Annual net profit will likely fall at all five companies in 2016 from the previous year, which would be their first decline in at least four years, according to mean analyst estimates compiled by S&P Capital IQ. In four years through 2015, earnings more than doubled at Ping An and China Pacific, while NCI and PICC saw more-than-threefold profit surges.

Top Chinese insurers grow vulnerable to investment risks amid hunt for yield

Behind the hunt for yield is a rule change that is forcing insurers to boost reserves, in addition to a need to generate guaranteed rates for a popular product type that has helped them boost premium income.

Under new rules that came into effect at the start of 2016, insurers are required to discount liabilities based on 750-day moving averages of government bond rates. As a consequence, companies now need to ramp up reserves when interest rates slide, and estimated values of liabilities fall less. Previously, capital requirements for the industry did not take into account market risks.

As of March 31, policy reserves at Ping An, China Life, China Pacific and NCI all increased from a year earlier.

On the other hand, some Chinese insurers last year drove up sales of so-called single-premium short-term policies that promise certain returns, as well of refunds of premiums during early stages of terms, according to S&P Global Ratings. Those products were particularly in high demand among investors during the market turmoil in the second half of 2015, the rating agency said in a May report.

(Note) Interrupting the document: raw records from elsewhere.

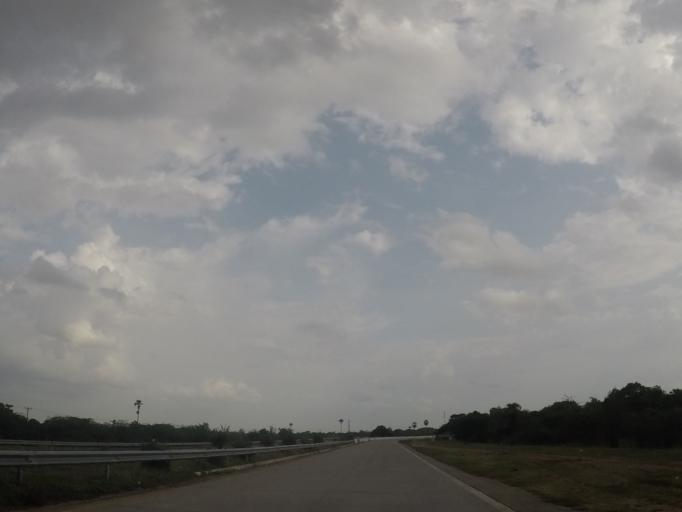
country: MM
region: Mandalay
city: Meiktila
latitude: 20.7915
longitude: 95.7703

To honor such terms, insurers have invested heavily in stocks and long-term illiquid instruments, not only exposing themselves to greater investment risks but also creating an asset-liability mismatch. Sales of the schemes, distributed through bank branches, may slow now that regulators have tightened rules for them, Tan said.

That means Chinese insurers may be hit with a double whammy of weakening premium income growth and declining investment returns.